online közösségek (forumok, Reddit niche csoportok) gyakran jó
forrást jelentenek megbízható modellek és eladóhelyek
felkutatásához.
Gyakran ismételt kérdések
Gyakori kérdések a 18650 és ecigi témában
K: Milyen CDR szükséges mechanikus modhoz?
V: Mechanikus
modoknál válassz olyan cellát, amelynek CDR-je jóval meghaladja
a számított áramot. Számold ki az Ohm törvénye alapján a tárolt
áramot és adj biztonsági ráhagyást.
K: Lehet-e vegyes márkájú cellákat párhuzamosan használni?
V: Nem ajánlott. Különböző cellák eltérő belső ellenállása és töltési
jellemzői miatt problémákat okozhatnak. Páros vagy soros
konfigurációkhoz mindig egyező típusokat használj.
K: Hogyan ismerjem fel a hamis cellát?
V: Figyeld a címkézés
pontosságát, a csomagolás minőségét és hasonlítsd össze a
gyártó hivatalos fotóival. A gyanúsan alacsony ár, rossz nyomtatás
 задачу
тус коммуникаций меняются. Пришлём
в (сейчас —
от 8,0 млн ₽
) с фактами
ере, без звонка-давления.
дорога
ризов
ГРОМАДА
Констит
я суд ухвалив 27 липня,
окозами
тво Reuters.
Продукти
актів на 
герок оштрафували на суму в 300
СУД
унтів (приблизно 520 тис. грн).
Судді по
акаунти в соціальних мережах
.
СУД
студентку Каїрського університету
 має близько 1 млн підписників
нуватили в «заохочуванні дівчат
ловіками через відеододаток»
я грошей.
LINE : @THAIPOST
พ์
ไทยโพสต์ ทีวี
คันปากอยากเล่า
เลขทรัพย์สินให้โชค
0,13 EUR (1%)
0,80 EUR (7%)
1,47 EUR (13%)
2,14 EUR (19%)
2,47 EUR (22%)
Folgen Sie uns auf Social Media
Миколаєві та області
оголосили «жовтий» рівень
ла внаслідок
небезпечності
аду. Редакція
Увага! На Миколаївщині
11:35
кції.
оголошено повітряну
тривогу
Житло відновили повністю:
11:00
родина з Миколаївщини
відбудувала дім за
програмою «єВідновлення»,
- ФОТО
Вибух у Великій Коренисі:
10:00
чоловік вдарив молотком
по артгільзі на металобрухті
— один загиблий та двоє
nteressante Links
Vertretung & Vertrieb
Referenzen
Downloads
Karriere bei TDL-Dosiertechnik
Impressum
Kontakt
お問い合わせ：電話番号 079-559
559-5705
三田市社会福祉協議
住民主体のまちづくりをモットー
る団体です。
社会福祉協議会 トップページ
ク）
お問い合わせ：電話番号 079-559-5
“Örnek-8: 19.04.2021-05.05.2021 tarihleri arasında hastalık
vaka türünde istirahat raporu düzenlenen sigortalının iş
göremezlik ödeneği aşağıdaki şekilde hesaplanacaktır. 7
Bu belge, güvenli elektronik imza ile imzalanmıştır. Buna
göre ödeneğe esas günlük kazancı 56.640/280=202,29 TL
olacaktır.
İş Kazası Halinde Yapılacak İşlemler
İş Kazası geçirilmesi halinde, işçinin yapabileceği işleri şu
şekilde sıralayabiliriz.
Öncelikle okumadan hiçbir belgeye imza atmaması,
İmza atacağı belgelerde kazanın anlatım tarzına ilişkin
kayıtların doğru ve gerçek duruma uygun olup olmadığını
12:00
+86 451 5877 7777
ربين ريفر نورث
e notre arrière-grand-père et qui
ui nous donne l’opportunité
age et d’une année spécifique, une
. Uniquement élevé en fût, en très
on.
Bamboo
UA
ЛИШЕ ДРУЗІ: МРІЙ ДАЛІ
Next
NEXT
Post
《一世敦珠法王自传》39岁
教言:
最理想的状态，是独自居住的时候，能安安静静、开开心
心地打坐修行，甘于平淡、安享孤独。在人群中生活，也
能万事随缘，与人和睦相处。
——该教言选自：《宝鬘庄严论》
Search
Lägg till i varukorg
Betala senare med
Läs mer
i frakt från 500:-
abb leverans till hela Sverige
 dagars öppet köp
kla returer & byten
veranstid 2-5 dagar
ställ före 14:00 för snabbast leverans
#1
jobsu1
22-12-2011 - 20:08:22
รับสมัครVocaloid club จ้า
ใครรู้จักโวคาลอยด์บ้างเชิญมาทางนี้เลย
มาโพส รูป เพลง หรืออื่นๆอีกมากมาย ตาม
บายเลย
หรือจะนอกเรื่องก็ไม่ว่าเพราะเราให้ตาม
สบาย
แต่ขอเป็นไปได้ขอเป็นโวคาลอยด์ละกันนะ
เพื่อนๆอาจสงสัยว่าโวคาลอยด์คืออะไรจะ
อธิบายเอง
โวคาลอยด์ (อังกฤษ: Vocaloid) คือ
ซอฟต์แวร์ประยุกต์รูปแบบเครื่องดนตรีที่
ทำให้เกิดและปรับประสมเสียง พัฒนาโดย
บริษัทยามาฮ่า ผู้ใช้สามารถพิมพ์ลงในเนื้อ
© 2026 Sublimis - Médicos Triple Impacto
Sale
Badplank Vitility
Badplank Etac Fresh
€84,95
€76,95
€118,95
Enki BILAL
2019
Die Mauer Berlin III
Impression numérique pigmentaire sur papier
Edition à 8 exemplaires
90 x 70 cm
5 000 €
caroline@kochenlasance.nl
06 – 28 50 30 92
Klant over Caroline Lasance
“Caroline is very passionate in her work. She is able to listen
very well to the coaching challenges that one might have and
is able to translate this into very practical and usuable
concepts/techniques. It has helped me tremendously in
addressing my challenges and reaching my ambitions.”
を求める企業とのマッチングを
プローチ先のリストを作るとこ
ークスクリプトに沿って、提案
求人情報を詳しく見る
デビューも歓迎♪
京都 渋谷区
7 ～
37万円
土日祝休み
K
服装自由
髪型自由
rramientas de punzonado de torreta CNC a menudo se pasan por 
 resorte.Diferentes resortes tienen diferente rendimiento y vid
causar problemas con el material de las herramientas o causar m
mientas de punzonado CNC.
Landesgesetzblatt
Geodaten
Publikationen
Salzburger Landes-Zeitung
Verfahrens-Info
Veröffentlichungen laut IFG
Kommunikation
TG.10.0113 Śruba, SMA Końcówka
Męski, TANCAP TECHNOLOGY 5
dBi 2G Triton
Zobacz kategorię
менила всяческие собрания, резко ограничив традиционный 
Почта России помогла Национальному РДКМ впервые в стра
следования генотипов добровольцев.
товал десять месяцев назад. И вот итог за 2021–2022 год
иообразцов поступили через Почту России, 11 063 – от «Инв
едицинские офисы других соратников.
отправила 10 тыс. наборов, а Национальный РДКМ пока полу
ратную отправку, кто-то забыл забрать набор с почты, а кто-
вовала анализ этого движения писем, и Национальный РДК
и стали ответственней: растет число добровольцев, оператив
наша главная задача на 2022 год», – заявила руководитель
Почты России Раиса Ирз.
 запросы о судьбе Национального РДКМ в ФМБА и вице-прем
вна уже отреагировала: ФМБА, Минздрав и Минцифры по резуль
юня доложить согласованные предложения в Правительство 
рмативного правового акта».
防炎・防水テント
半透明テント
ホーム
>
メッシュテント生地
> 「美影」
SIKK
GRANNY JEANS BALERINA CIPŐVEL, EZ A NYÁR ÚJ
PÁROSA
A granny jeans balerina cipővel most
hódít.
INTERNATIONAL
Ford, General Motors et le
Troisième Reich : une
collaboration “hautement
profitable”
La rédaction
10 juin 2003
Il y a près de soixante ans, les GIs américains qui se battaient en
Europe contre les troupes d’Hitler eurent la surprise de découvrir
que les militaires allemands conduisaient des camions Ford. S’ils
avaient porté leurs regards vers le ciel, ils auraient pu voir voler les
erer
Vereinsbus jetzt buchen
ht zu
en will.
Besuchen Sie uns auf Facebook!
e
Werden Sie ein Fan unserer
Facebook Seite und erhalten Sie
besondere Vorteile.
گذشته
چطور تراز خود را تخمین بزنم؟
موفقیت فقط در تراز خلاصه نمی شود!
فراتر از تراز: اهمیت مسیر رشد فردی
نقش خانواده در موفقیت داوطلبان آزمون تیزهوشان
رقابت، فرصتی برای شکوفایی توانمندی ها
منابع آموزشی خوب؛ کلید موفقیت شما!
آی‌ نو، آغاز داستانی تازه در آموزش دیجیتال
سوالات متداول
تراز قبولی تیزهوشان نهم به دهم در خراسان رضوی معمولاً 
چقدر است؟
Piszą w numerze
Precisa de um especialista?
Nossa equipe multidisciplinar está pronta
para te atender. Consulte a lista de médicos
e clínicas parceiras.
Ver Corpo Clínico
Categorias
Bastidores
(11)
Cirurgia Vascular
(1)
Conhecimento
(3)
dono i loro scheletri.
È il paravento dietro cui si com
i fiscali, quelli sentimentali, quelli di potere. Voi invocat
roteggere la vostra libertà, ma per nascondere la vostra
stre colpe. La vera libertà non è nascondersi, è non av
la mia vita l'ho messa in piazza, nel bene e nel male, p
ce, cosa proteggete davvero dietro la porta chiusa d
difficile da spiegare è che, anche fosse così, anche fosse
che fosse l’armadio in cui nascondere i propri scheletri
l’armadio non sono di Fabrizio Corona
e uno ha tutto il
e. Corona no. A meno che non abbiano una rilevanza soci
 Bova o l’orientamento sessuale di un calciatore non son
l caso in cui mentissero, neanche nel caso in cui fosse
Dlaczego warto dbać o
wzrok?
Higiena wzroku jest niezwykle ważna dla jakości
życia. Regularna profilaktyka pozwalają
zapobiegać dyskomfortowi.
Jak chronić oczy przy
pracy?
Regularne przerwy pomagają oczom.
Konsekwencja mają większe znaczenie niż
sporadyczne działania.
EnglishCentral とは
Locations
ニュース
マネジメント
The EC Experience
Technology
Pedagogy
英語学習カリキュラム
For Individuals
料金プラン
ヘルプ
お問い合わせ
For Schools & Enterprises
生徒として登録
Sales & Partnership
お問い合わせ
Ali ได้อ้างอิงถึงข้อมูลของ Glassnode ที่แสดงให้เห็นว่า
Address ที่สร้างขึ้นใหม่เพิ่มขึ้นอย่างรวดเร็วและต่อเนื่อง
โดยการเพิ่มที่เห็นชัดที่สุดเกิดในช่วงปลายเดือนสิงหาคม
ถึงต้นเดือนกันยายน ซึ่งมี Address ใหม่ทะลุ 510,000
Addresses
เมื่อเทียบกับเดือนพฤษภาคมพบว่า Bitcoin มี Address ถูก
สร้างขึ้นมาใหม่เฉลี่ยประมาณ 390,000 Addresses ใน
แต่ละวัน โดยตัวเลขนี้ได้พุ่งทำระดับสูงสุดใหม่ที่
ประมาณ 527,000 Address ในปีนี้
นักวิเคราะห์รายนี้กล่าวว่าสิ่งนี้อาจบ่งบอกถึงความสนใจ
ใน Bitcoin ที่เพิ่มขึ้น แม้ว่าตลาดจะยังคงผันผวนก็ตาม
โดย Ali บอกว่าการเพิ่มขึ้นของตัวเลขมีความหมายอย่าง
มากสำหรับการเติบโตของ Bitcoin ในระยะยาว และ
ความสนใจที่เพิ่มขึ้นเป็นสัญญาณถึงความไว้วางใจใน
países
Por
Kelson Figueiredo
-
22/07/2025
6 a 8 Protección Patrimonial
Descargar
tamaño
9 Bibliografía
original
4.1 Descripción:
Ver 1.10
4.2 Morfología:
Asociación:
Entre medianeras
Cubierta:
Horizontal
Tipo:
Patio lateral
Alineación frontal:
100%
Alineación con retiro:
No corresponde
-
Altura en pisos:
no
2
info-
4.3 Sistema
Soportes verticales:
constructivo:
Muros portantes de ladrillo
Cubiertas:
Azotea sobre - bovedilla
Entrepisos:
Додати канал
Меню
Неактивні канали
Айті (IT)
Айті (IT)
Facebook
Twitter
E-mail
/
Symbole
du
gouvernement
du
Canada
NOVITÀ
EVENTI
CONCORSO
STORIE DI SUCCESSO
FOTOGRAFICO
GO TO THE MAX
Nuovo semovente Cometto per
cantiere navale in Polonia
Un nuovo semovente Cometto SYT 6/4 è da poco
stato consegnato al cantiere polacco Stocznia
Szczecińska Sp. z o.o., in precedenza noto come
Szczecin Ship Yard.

════════

*Exercise objective*.
Begin at the start of the records and stop after the line that contains "V: Nem ajánlott.". Give those lines again with "biztonsági ráhagyást" swapped for "biztonsági tartalékot" and nothing else changed.

*Problem solution*.
online közösségek (forumok, Reddit niche csoportok) gyakran jó
forrást jelentenek megbízható modellek és eladóhelyek
felkutatásához.
Gyakran ismételt kérdések
Gyakori kérdések a 18650 és ecigi témában
K: Milyen CDR szükséges mechanikus modhoz?
V: Mechanikus
modoknál válassz olyan cellát, amelynek CDR-je jóval meghaladja
a számított áramot. Számold ki az Ohm törvénye alapján a tárolt
áramot és adj biztonsági tartalékot.
K: Lehet-e vegyes márkájú cellákat párhuzamosan használni?
V: Nem ajánlott. Különböző cellák eltérő belső ellenállása és töltési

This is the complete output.